Exercise data:
Segment Open
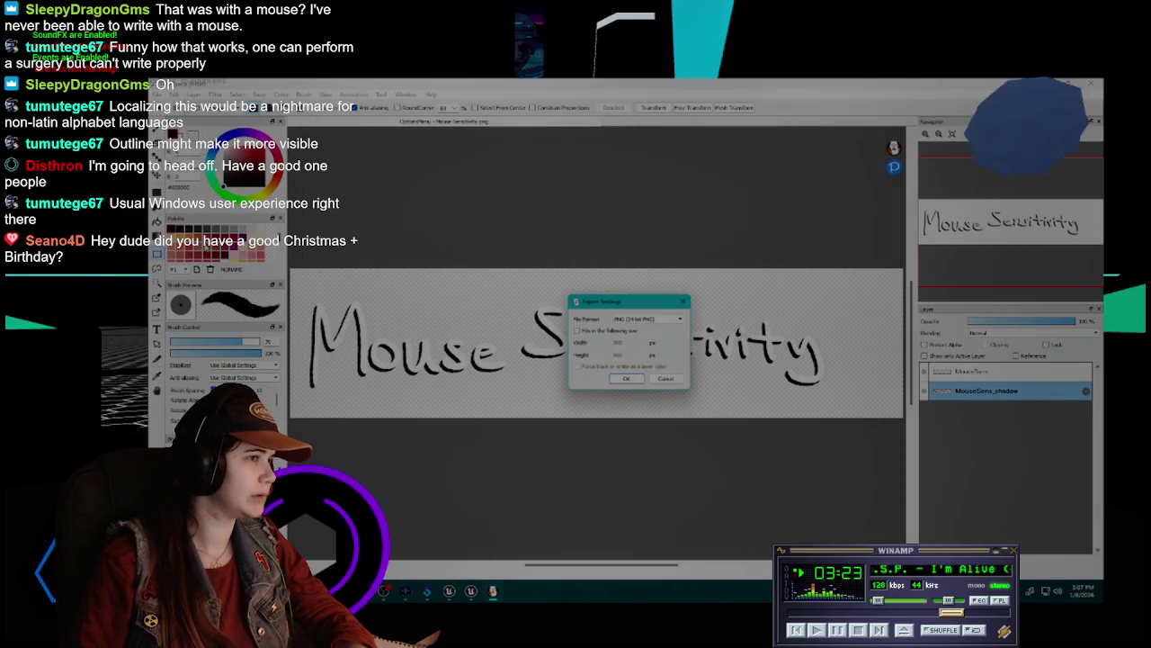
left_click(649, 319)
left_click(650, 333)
Segment Closed
Segment Open
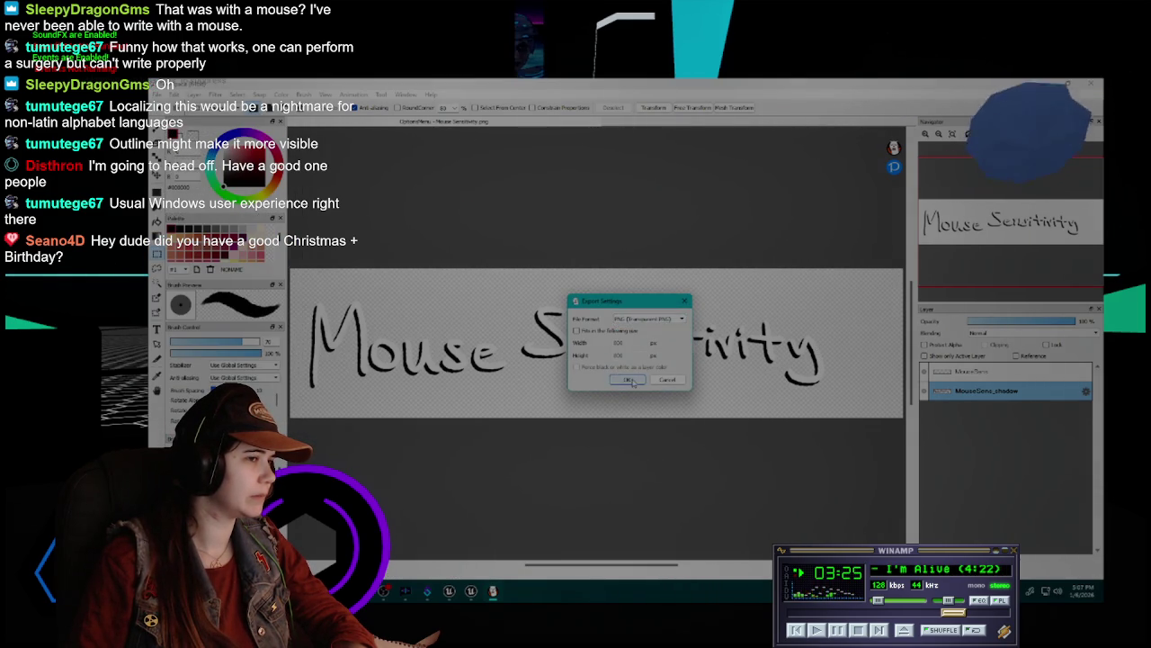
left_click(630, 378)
Segment Closed
Segment Open
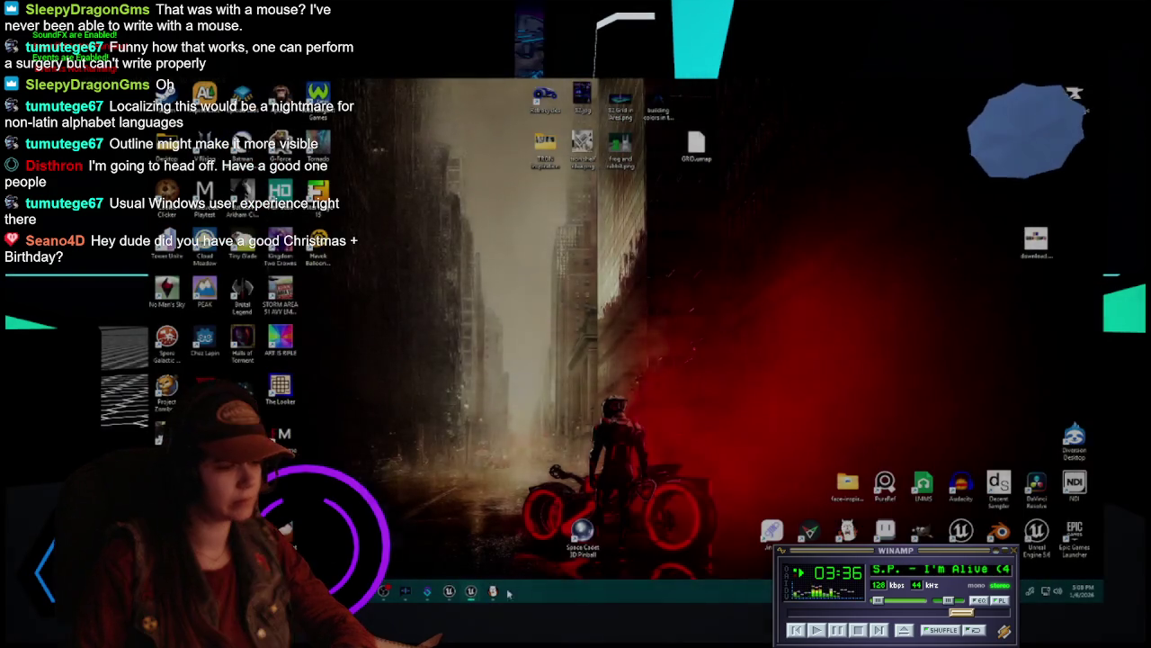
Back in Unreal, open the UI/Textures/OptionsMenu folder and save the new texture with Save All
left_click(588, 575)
Segment Closed
Exercise details:
Look above for the line containing "Back in Unreal, open" and the line containing "left_click(588, 575)". Transcribe both, with the lines between them, exactly.

Reply:
Back in Unreal, open the UI/Textures/OptionsMenu folder and save the new texture with Save All
left_click(588, 575)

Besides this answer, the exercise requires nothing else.